Dataset items
──────────────────────────────
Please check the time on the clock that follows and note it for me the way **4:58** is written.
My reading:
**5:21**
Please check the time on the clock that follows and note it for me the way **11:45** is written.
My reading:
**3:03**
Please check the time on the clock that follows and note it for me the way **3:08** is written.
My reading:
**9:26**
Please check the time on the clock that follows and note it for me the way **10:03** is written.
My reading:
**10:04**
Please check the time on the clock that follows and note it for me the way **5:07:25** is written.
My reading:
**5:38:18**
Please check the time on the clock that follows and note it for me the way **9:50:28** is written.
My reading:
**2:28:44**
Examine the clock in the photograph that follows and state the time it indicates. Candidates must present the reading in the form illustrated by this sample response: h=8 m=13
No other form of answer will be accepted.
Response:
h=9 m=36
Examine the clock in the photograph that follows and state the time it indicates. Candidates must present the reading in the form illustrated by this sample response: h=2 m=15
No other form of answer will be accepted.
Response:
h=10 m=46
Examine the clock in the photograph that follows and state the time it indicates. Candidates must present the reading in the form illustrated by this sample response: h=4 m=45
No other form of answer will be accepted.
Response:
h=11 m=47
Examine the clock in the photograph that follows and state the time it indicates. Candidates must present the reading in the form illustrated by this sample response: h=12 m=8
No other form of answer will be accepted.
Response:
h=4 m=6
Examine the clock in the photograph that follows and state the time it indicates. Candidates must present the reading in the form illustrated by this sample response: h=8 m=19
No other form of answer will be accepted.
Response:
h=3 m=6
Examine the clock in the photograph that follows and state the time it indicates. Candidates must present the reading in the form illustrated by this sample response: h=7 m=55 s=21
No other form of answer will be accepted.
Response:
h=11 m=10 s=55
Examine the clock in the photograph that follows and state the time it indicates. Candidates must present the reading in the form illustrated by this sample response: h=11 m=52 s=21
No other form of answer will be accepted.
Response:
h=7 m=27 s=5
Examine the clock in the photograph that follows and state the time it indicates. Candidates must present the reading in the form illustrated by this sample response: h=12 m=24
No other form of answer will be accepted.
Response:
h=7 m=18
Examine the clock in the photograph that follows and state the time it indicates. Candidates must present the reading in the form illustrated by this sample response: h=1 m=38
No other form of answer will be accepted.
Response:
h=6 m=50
──────────────────────────────
§ **The exercise**: Rewrite all of the rows above, replacing every occurrence of "My reading" with "Time observed" and leaving everything else unchanged.

§ **Solved problem**:
Please check the time on the clock that follows and note it for me the way **4:58** is written.
Time observed:
**5:21**
Please check the time on the clock that follows and note it for me the way **11:45** is written.
Time observed:
**3:03**
Please check the time on the clock that follows and note it for me the way **3:08** is written.
Time observed:
**9:26**
Please check the time on the clock that follows and note it for me the way **10:03** is written.
Time observed:
**10:04**
Please check the time on the clock that follows and note it for me the way **5:07:25** is written.
Time observed:
**5:38:18**
Please check the time on the clock that follows and note it for me the way **9:50:28** is written.
Time observed:
**2:28:44**
Examine the clock in the photograph that follows and state the time it indicates. Candidates must present the reading in the form illustrated by this sample response: h=8 m=13
No other form of answer will be accepted.
Response:
h=9 m=36
Examine the clock in the photograph that follows and state the time it indicates. Candidates must present the reading in the form illustrated by this sample response: h=2 m=15
No other form of answer will be accepted.
Response:
h=10 m=46
Examine the clock in the photograph that follows and state the time it indicates. Candidates must present the reading in the form illustrated by this sample response: h=4 m=45
No other form of answer will be accepted.
Response:
h=11 m=47
Examine the clock in the photograph that follows and state the time it indicates. Candidates must present the reading in the form illustrated by this sample response: h=12 m=8
No other form of answer will be accepted.
Response:
h=4 m=6
Examine the clock in the photograph that follows and state the time it indicates. Candidates must present the reading in the form illustrated by this sample response: h=8 m=19
No other form of answer will be accepted.
Response:
h=3 m=6
Examine the clock in the photograph that follows and state the time it indicates. Candidates must present the reading in the form illustrated by this sample response: h=7 m=55 s=21
No other form of answer will be accepted.
Response:
h=11 m=10 s=55
Examine the clock in the photograph that follows and state the time it indicates. Candidates must present the reading in the form illustrated by this sample response: h=11 m=52 s=21
No other form of answer will be accepted.
Response:
h=7 m=27 s=5
Examine the clock in the photograph that follows and state the time it indicates. Candidates must present the reading in the form illustrated by this sample response: h=12 m=24
No other form of answer will be accepted.
Response:
h=7 m=18
Examine the clock in the photograph that follows and state the time it indicates. Candidates must present the reading in the form illustrated by this sample response: h=1 m=38
No other form of answer will be accepted.
Response:
h=6 m=50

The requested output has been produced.